Anthropic in Talks With UK Chip Startup Fractile to Diversify Beyond Nvidia
A new report says Anthropic is in early discussions to buy specialized inference silicon from UK-based Fractile when it ships in 2027, joining a broader push to ease its dependence on Nvidia and AWS.
Anthropic is in early talks to buy AI inference chips from UK-based startup Fractile when they become available in 2027, according to a report from The Information picked up by Techmeme on May 2. The discussions are preliminary — no agreement, volume, or timeline has been finalized — but they fit a clear pattern of moves Anthropic has made over the past year to diversify its compute supply chain as Claude usage continues to outpace server capacity.
Fractile is a Bristol-based semiconductor startup designing chips purpose-built for inference, the workload of running already-trained models in production. Unlike general-purpose GPUs, inference chips are tuned for repetitive, high-throughput token generation with lower energy draw and reduced latency — properties that matter enormously when serving frontier-class models at the kind of scale Anthropic now operates. The company recently closed a £100 million funding round aimed at making the UK less dependent on foreign AI silicon.
For Anthropic, the calculus is straightforward. The company already runs Claude on a mix of Nvidia GPUs, Google TPUs (via the recently announced $40 billion Google investment), and AWS Trainium chips through its $100 billion partnership with Amazon. Adding Fractile would give Anthropic a fourth supplier in a market where Nvidia''s pricing power and supply constraints have become genuine constraints on growth.
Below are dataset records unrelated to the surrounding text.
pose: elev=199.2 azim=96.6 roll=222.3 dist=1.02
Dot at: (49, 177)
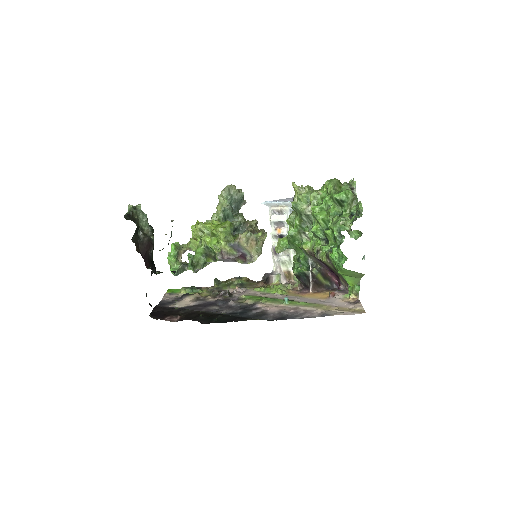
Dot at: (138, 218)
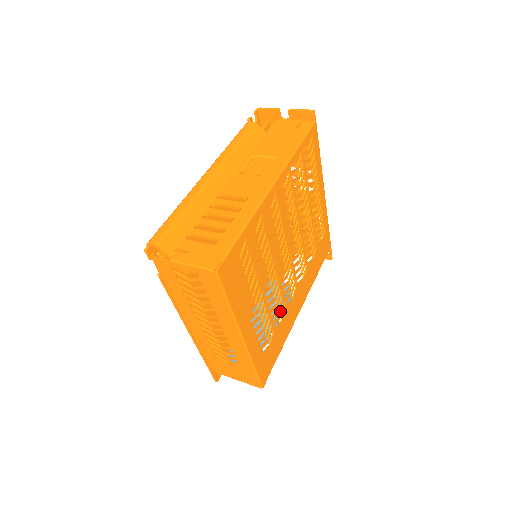
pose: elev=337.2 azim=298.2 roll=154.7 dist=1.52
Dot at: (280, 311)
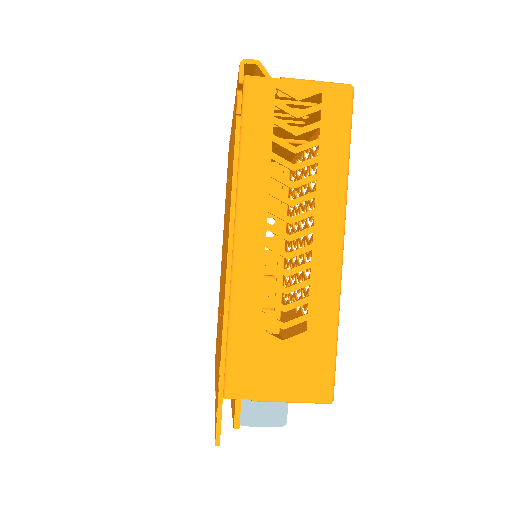
Dot at: occluded
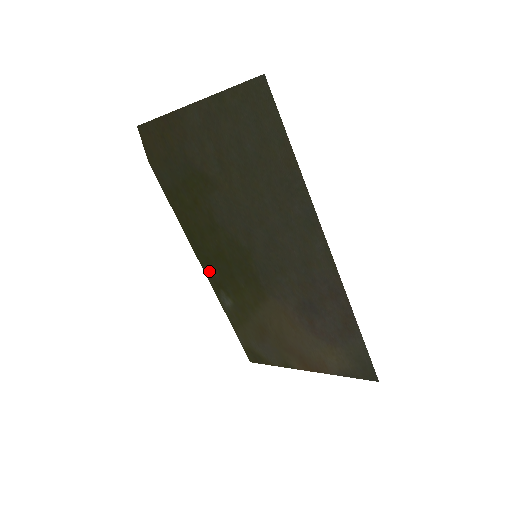
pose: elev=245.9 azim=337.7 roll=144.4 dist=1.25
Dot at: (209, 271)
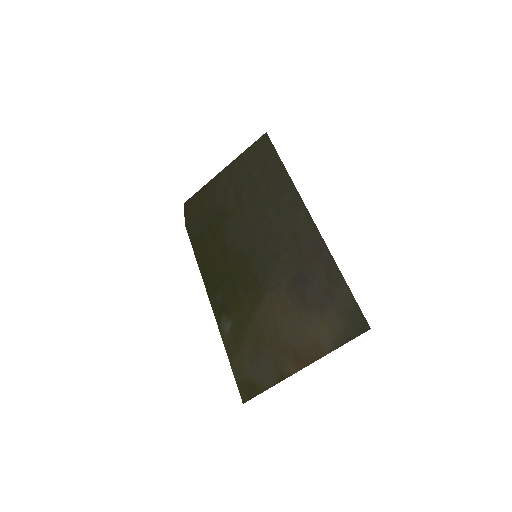
Dot at: (215, 299)
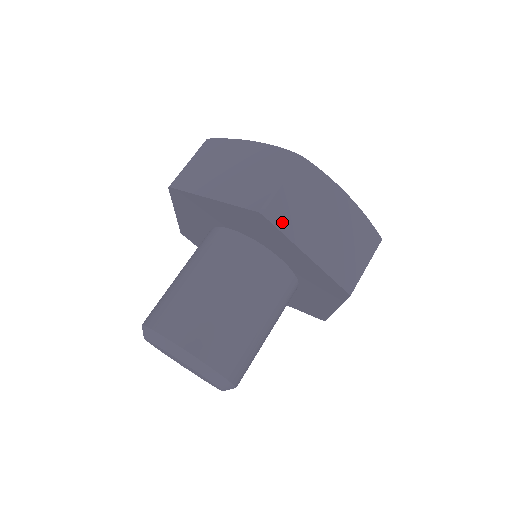
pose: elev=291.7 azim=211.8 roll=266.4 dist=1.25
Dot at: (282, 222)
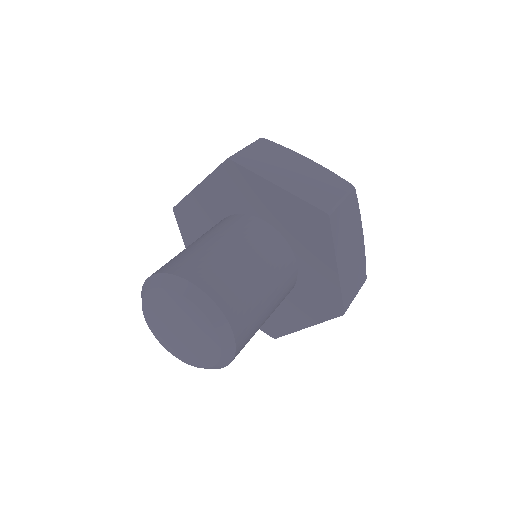
Dot at: (248, 165)
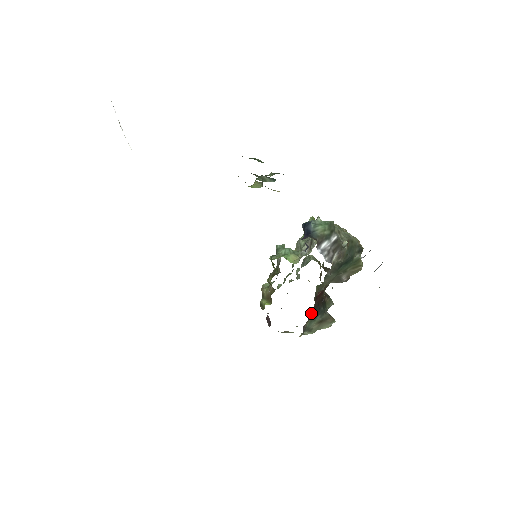
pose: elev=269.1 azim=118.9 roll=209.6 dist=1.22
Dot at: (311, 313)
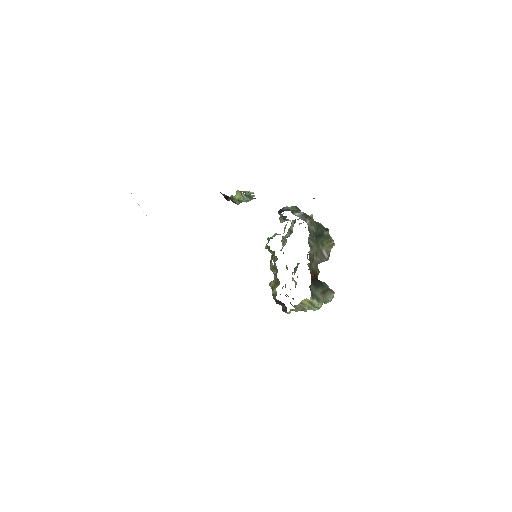
Dot at: (311, 279)
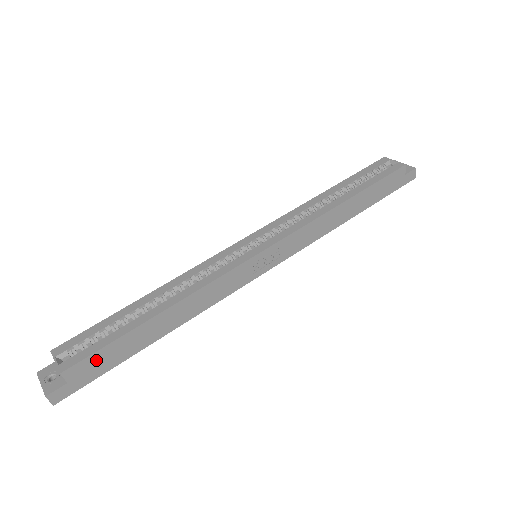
Sources cited in the original report said Anthropic expects annual spending on servers and chips to reach tens of billions of dollars, making any leverage with suppliers materially valuable.
The talks come at the same time Anthropic is reportedly raising a $50 billion funding round at a $900 billion valuation and exploring its own custom silicon designs. Major hyperscalers including Google, Amazon, and Microsoft already operate captive chip programs; pure-play AI labs like Anthropic and OpenAI have until recently leaned almost entirely on Nvidia. A bet on a startup like Fractile is structurally different from building in-house — Anthropic gets diversification without the capital expense and multi-year ramp of standing up a chip team.
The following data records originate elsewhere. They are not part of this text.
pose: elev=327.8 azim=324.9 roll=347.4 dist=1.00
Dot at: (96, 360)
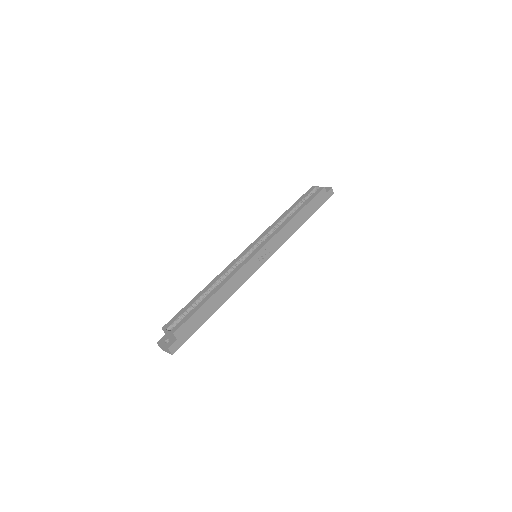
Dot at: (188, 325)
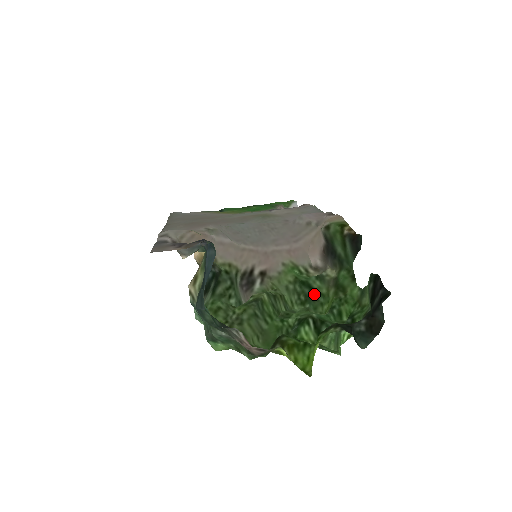
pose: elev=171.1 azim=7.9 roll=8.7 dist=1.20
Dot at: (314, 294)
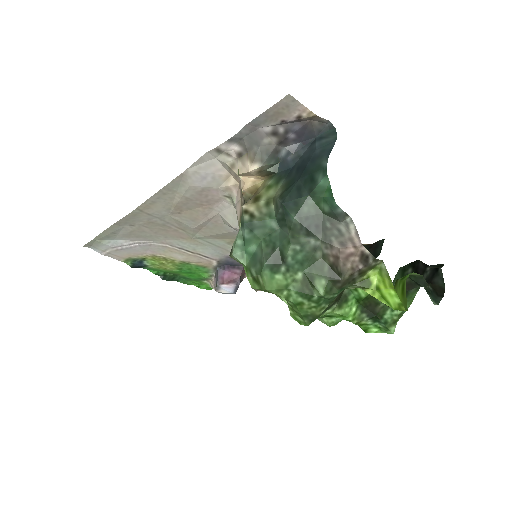
Dot at: occluded
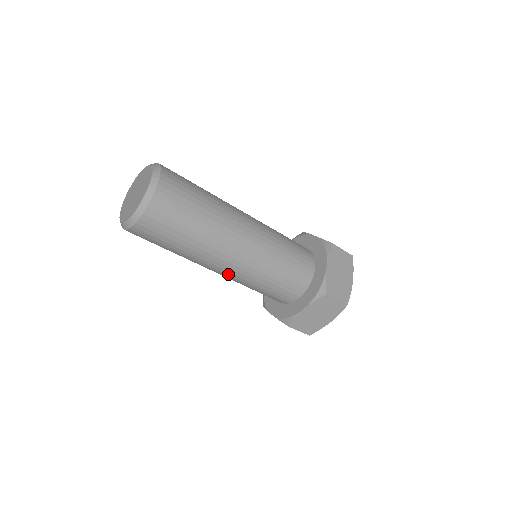
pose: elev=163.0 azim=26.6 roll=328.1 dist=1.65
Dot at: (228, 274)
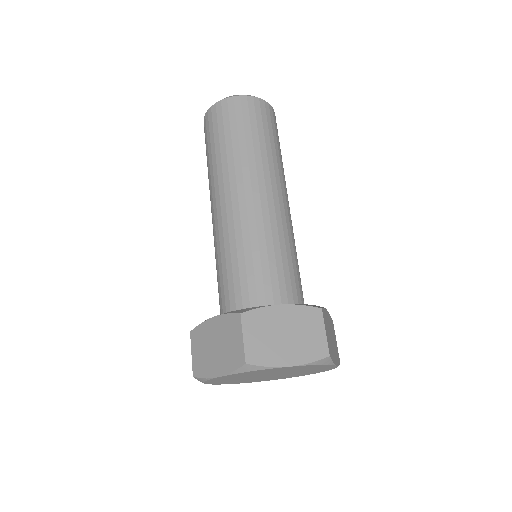
Dot at: (241, 208)
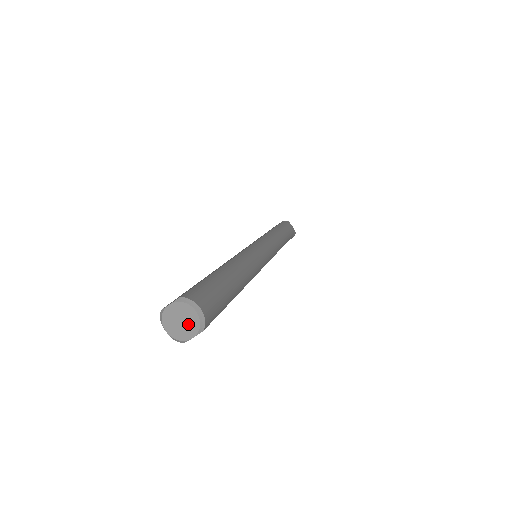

Whether the deal closes is far from certain. Fractile''s chips don''t ship until 2027, the AI inference landscape is crowded with well-funded competitors including Groq, Cerebras, and Tenstorrent, and Anthropic has not commented publicly on the talks. But the report adds another data point to a quieter trend in the industry: the frontier labs are no longer content to be Nvidia''s biggest customers, and they''re shopping accordingly.